Exercise prompt: Whenever a line below includes "index", add it to the tally, then give the total and nothing more.

Landmark coordinate records:
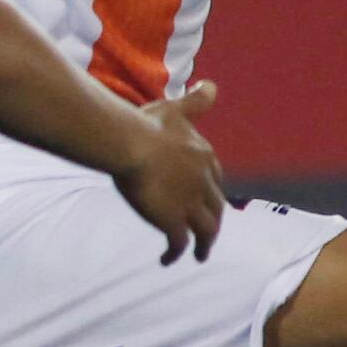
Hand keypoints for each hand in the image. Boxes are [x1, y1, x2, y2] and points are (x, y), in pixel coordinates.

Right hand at [116, 81, 227, 264]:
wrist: (130, 145)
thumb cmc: (148, 125)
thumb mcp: (176, 108)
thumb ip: (197, 102)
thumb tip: (212, 86)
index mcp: (205, 158)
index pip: (216, 179)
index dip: (211, 191)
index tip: (206, 200)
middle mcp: (204, 183)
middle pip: (216, 208)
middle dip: (213, 222)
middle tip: (207, 234)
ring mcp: (190, 204)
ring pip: (207, 230)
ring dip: (204, 244)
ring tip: (198, 255)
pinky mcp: (173, 221)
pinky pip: (180, 243)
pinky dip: (177, 253)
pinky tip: (167, 260)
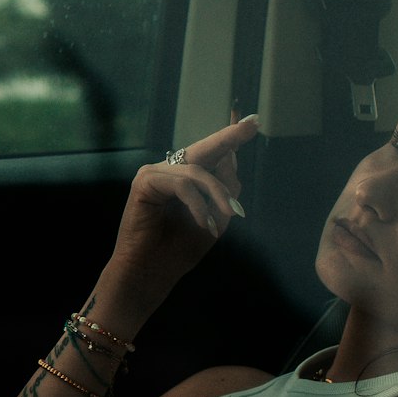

Response area: 4